Taxonomy of Graphs part 2: Numeric Data

CSI-MTH-190

Schwab

Libraries

You may not have palmerpenguins installed. You’ll know if you get the following message:

Error in `library()`:

! there is no package called ‘palmerpenguins’

If so paste the install line into the console and type return/enter. (Remove the #).

library(tidyverse)
#install.packages("palmerpenguins")
library(palmerpenguins)

The Data

In this lecture I’ll use one set of data called palmerpenguins to illustrate some of the ideas you should consider when building a graph.

We’ll focus mostly on the numeric variables in this lecture, although many of the ideas are similar for both numeric and categorical variables.

Example mass

Recall how we can use summarize from lab 2 to calculate descriptive statistics.

# Putting inside of summarize is helpful
penguins |> 
  summarize(
    body_mass = mean( body_mass_g, na.rm=TRUE)
)
# A tibble: 1 × 1
  body_mass
      <dbl>
1     4202.

Below we can calculate the mean() with base R (i.e. without summarize()).

# But not necessary

mean(penguins$body_mass_g, na.rm = TRUE)
[1] 4201.754

Try one:

Find the median flipper length using summarize().

Answer:

To find the median flipper length using summarize() you would use this code in a chunk:

# Putting inside of summarize is helpful
penguins |> 
  summarize(
    body_mass = median( flipper_length_mm, na.rm=TRUE)
)
# A tibble: 1 × 1
  body_mass
      <dbl>
1       197

Boxplots

Boxplots are helpful for finding outliers.

Try to make a boxplot of the penguins bill_depth_mm color it by island.

Code for graph

## boxplot for bill depth, separated by island.

penguins |>
  ggplot(aes(x = bill_depth_mm, color = island))+
  geom_boxplot()

geom_vline()

If you want to mark part of the graph, sometimes a vertical line is helpful. You simply add on a geom_vline() layer.

# Adding a brown line to show the mean billdepth. 

mean_bill_depth = mean(penguins$bill_depth_mm, na.rm = TRUE)

penguins |>
  ggplot(aes(x = bill_depth_mm, color = island))+
  geom_boxplot()+
  geom_vline(
    xintercept = mean_bill_depth,
    color="brown",
    linetype="dashed")

faceted

We can break code into smaller piece called facets.

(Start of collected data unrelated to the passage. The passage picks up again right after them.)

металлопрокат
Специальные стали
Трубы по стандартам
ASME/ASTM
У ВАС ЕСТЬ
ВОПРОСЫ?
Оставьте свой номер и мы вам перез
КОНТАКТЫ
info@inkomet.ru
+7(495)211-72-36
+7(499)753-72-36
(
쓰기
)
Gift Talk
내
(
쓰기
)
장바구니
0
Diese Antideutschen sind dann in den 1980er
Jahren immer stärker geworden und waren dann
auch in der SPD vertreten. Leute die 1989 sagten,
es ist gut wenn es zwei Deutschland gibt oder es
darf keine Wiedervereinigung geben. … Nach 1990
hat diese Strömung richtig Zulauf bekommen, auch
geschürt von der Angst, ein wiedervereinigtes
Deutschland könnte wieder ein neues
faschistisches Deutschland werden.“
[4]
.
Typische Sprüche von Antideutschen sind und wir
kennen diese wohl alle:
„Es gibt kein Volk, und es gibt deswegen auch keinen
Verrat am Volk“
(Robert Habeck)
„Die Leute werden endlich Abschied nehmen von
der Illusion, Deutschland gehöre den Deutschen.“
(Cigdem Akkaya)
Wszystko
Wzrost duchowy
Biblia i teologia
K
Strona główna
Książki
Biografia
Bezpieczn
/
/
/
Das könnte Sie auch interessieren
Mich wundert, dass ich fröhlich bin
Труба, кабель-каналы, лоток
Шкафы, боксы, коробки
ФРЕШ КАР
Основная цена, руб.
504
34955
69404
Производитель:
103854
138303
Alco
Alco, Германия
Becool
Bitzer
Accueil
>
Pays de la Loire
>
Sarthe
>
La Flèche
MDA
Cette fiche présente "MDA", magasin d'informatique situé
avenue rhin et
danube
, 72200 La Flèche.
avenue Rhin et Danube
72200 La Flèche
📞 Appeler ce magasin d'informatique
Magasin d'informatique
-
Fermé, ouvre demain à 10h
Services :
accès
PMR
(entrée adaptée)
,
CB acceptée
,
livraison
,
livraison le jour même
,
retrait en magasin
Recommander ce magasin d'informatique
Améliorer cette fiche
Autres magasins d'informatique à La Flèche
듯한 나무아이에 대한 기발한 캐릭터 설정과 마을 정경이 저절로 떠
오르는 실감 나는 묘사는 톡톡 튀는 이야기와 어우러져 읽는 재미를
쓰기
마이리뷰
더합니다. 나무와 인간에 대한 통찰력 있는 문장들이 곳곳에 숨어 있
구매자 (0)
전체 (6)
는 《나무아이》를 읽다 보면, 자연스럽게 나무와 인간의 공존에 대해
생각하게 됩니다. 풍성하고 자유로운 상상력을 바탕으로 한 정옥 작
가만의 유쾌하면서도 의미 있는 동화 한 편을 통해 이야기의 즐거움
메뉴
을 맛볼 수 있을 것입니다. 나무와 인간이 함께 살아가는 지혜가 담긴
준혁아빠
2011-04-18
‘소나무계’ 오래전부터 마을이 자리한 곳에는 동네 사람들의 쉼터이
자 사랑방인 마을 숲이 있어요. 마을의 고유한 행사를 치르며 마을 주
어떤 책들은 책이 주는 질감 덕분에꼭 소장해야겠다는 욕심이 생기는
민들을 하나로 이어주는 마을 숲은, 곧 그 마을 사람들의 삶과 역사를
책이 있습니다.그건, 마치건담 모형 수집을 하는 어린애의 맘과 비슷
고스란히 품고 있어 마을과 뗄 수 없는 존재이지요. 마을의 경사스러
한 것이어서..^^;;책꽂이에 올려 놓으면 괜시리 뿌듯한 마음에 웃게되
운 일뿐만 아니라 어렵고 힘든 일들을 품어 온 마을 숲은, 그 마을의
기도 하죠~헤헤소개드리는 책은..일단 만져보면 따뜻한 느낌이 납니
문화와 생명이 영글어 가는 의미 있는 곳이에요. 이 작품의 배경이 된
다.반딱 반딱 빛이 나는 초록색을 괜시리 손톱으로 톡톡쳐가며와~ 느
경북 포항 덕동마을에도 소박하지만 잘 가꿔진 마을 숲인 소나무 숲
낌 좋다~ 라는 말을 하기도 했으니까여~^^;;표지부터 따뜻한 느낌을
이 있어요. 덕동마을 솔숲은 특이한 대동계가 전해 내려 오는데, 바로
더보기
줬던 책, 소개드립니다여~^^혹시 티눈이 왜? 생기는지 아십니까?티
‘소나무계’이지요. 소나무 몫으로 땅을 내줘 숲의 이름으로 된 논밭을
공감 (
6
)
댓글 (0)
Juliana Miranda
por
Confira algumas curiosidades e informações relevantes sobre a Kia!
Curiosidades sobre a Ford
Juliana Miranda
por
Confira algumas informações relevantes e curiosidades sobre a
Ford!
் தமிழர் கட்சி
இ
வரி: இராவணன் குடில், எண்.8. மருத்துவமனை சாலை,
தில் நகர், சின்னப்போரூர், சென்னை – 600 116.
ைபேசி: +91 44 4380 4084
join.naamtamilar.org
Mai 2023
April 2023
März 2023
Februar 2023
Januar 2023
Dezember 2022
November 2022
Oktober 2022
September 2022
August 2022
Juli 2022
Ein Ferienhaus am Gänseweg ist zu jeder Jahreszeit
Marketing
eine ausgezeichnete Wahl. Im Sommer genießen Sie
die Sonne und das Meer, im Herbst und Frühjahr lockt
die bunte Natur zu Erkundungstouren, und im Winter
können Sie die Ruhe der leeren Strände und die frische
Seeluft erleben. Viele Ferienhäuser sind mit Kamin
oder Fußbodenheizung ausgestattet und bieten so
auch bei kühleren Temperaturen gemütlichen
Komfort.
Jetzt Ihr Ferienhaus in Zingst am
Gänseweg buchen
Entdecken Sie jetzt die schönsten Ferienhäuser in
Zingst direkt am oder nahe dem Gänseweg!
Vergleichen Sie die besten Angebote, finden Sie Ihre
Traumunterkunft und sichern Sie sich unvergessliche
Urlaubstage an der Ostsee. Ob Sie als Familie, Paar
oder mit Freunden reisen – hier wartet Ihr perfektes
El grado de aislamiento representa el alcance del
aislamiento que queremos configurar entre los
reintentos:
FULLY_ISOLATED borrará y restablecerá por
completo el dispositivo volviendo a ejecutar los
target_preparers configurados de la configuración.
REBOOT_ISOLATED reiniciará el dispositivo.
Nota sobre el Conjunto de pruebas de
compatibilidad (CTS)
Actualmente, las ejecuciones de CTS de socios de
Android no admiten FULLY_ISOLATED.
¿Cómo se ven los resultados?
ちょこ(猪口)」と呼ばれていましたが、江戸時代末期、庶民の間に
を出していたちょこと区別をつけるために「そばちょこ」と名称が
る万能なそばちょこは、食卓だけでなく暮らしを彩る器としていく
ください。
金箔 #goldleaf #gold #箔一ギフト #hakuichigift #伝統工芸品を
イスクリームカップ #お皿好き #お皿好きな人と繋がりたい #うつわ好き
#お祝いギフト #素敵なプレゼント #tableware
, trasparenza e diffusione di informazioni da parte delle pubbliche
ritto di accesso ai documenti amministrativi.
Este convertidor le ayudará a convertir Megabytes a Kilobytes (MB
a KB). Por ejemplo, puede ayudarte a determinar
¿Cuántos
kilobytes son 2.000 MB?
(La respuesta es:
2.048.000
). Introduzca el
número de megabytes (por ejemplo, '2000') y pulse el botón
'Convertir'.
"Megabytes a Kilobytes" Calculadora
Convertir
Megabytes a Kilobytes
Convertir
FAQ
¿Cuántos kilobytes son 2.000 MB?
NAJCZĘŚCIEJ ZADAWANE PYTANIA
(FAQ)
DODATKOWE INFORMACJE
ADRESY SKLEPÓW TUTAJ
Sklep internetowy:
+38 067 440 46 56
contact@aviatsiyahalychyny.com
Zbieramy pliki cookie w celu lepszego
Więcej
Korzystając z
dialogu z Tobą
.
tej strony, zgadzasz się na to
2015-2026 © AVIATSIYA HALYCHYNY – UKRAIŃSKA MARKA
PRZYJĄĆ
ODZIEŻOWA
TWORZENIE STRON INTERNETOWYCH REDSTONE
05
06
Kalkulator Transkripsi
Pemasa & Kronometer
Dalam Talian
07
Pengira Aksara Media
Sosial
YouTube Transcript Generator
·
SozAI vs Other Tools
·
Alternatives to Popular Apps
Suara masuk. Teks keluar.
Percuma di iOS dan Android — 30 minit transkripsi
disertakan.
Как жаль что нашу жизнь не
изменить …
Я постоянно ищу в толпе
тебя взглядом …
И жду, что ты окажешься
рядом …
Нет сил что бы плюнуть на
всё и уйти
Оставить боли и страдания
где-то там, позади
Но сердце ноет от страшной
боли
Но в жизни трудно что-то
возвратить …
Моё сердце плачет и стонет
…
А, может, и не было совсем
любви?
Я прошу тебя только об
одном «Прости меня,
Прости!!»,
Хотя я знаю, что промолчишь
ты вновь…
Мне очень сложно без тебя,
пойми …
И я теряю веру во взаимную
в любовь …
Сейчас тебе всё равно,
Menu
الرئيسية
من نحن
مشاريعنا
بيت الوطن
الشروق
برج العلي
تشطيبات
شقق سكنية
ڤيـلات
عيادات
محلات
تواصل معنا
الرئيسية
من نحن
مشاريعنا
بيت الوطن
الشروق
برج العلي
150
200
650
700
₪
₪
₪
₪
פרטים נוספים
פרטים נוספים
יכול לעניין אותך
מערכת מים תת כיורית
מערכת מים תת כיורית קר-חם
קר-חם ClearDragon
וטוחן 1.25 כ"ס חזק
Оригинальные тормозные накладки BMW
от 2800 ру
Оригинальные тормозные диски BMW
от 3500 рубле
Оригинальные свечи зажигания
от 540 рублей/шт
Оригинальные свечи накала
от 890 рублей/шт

# In the code below I am faceting by species

penguins |>
  ggplot(aes(x = bill_depth_mm, color = island))+
  geom_boxplot()+
  geom_vline(
    xintercept = mean(
      penguins$bill_depth_mm, na.rm = TRUE),
    color="brown",
    linetype="dashed")+
  facet_grid(~species)

Create Histograms

To see the spread, center and shape of a numeric variable.

penguins |>
  ggplot() +
  geom_histogram(aes(x=body_mass_g))

Histograms

  1. Make bins for the numbers
  2. Counts the occurrence of a value within bins
  3. The height is the number of counts.

We can adjust the bin or bin size.

Try one:

Copy some code above as a template and try to make a histogram of body_mass_g.

Add a vertical line at the mean() value, fill by sex and facet by island.

Answer:

Here is my solution to the problem on the previous slide.

mean_bill_len = mean(penguins$bill_length_mm, na.rm = TRUE)

penguins |>
  ggplot(aes(x = body_mass_g, fill = sex))+
  geom_histogram()+
  geom_vline(
    xintercept = mean_bill_len,
    color="brown",
    linetype="dashed")+
  facet_grid(~island)